Eine schwere Entscheidung
Die Entscheidung, nach Huttwil zu ziehen, hat sich die Biofarm Genossenschaft, die in der Gemeinde Madiswil mit 40 Mitarbeitenden der drittgrösste Arbeitgeber ist, nicht leicht gemacht. «Die Vergangenheit kann man nicht zügeln, dementsprechend wäre die Hürde, nach Huttwil umzuziehen und die Wurzeln in Kleindietwil abzureissen, sehr gross», gibt Hans-Ulrich Held zu bedenken. Doch damit ist das letzte Wort noch nicht gesprochen. Im Herbst werden die rund 800 Genossenschafterinnen und Genossenschafter an einer ausserordentlichen Versammlung über den geplanten Umzug befinden müssen. Stimmen sie den Plänen der Geschäftsleitung zu, sollen noch dieses Jahr die Erdarbeiten am neuen Standort in Huttwil durchgeführt werden. Der Umzug der Biofarm wäre damit auf Ende 2023, spätestens jedoch auf Anfang 2024 vorgesehen. «Geplant ist ein möglichst enkeltauglicher Bau mit einer grossen Fotovoltaikanlage», verrät Hans-Ulrich Held. Mit dem Umzug in das neue Firmengebäude könnten die Abläufe optimiert, die Lagerräume vergrössert und so dem Branchendruck besser standgehalten werden.
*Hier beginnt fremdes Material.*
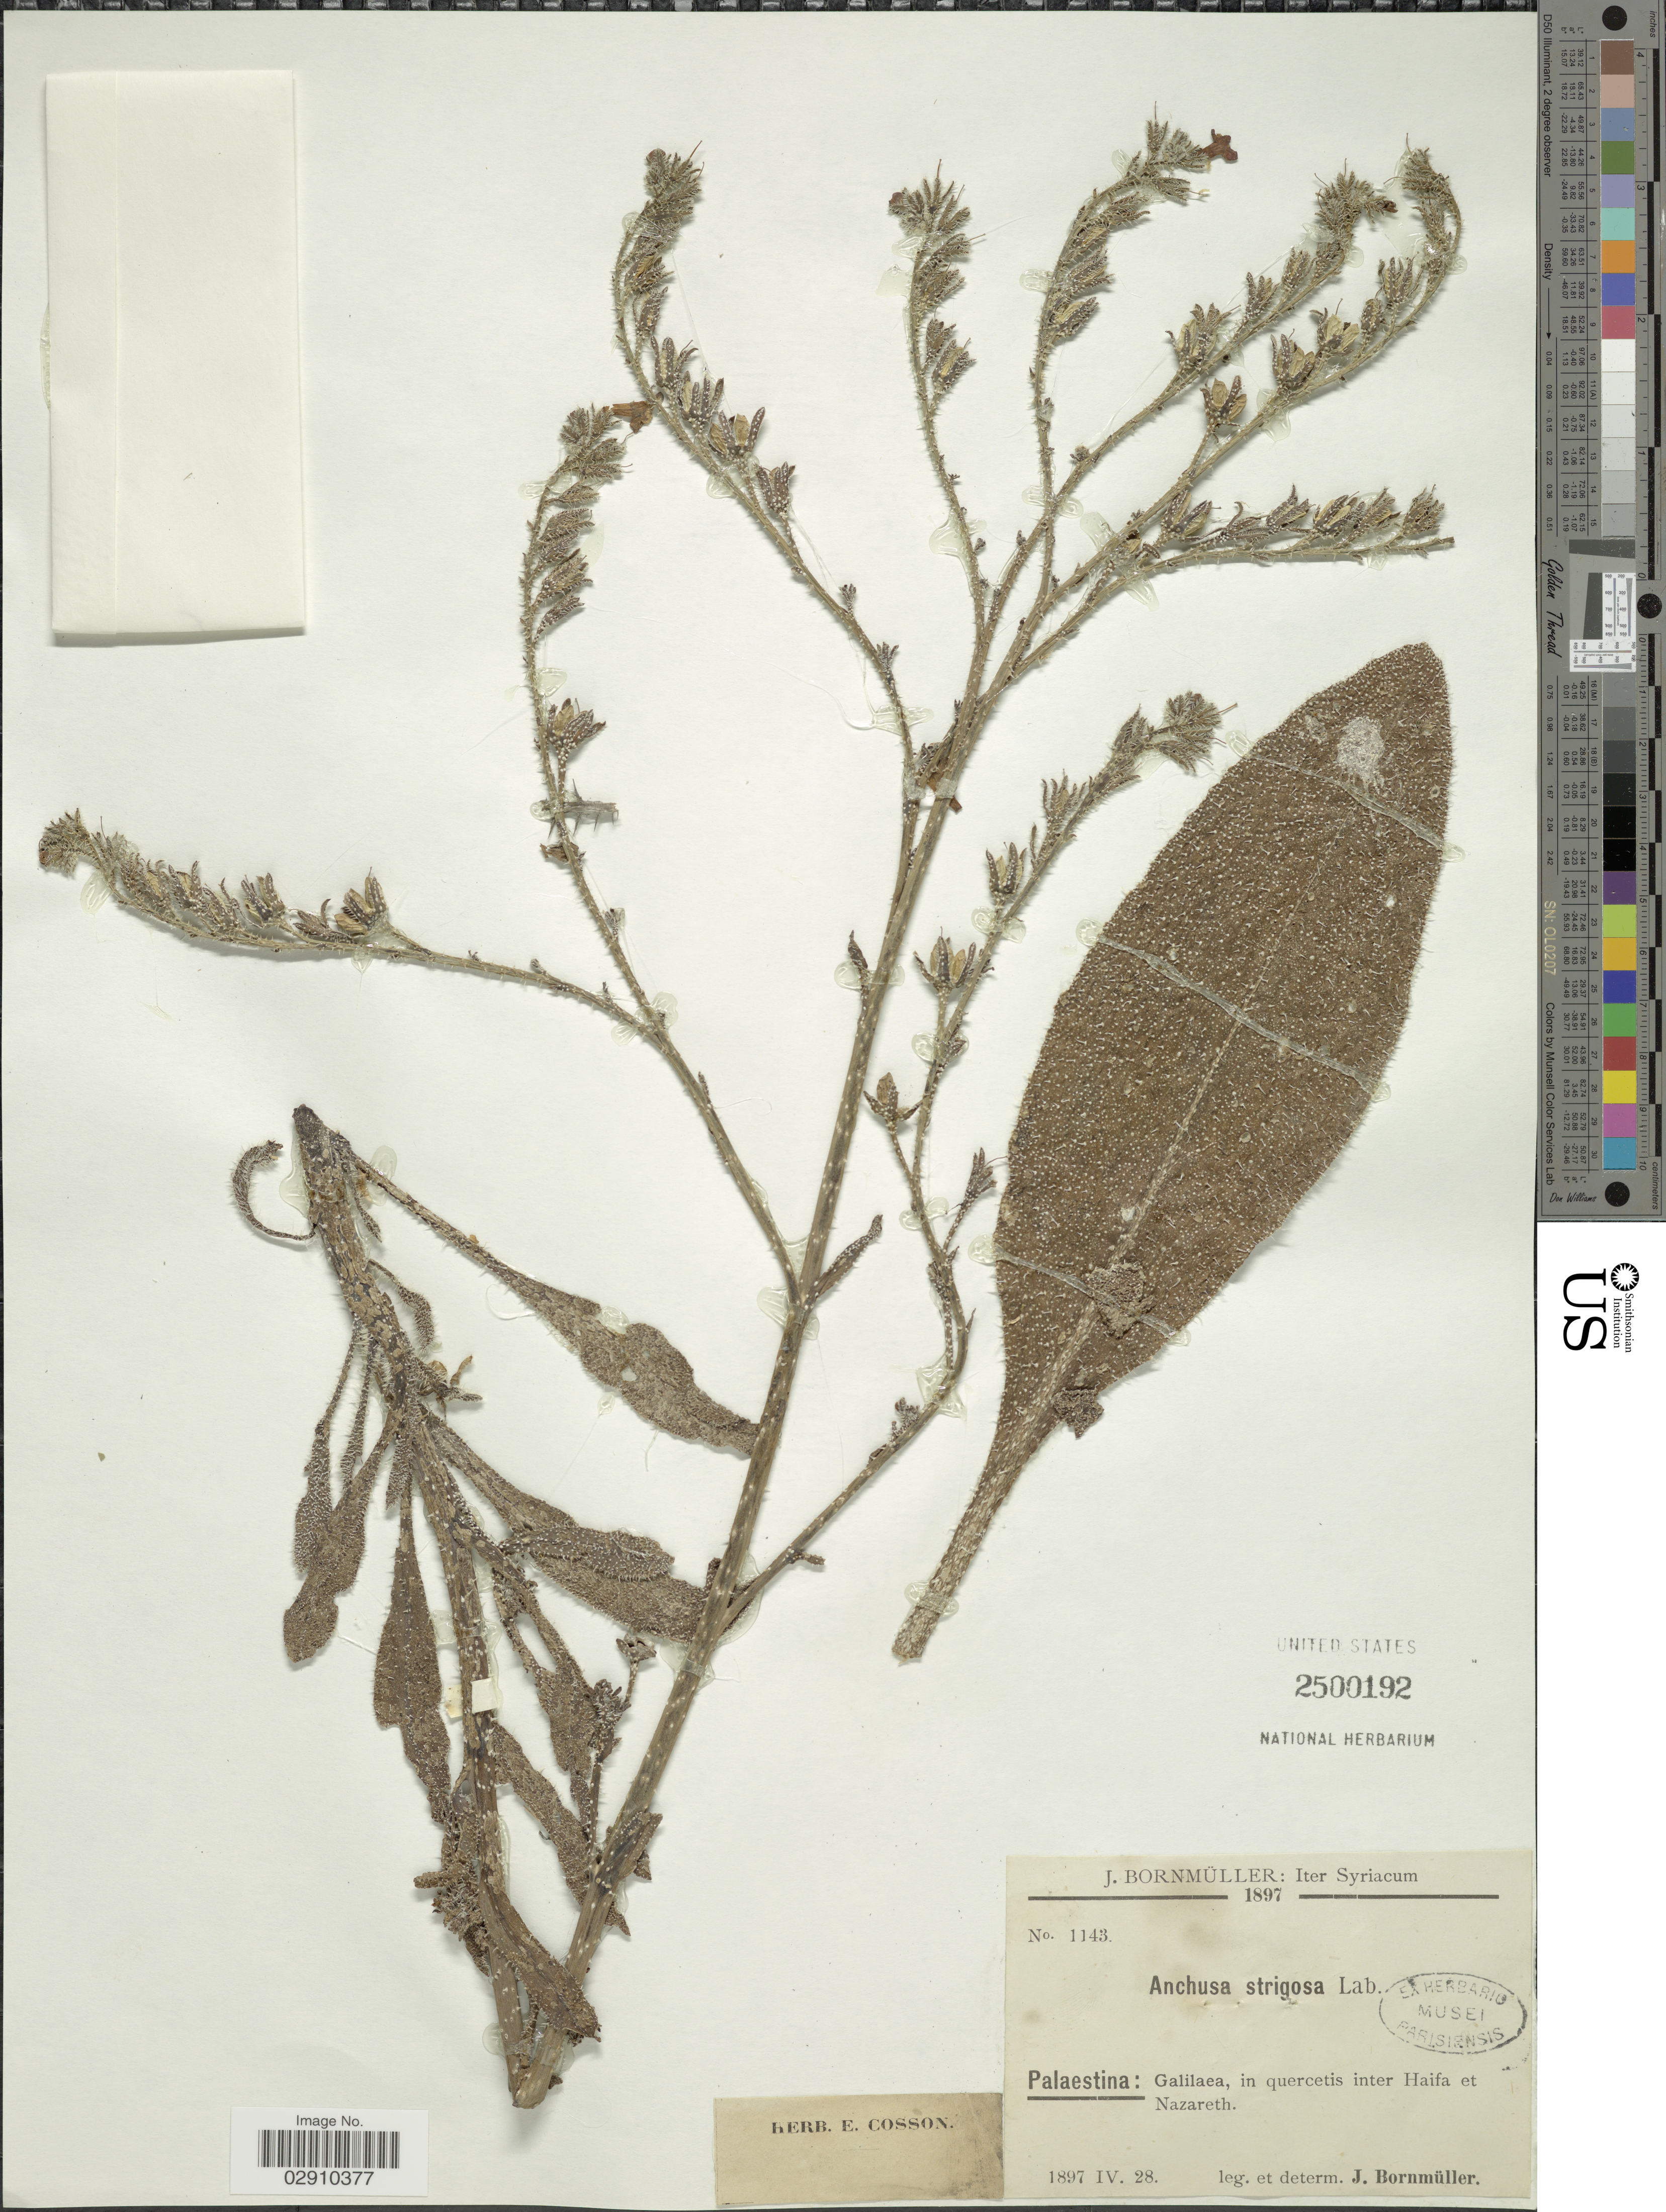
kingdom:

Sollte sich das Wachstum der Biofarm auch in den nächsten Jahren fortsetzen, ist die Schaffung weiterer Arbeitsstellen nicht auszuschliessen.

50-Jahr-Jubiläum
Doch vorerst darf sich die Biofarm Genossenschaft auf ihr 50-jähriges Bestehen konzentrieren. Eine Erfolgsgeschichte, die am 8. Mai 1972 im Hotel Restaurant Kreuz in Herzogenbuchsee begann. Neun Männer legten damals den Grundstein der Biofarm. Einer von ihnen ist Werner Scheidegger, erster Präsident und Geschäftsführer. Auf seinem Hof in Madiswil wurde das erste Büro und das erste Lager der jungen Genossenschaft eingerichtet. Unter dem Motto «Füür und Flamme für den Biolandbau» sind zum Jubiläum verschiedene Aktivitäten geplant. Für die Produzenten werden Flurbegehungen organisiert, und die Genossenschafterinnen und Genossenschafter wurden an der ordentlichen Versammlung am 20. Mai mit einem Festakt überrascht. Am 10. September ist die regionale Bevölkerung zu einem Tag der offenen Tür eingeladen, um für einmal hinter die Kulissen der Biofarm zu schauen, und zu guter Letzt wird für die Geschäftspartner im Oktober ein Dankesanlass durchgeführt.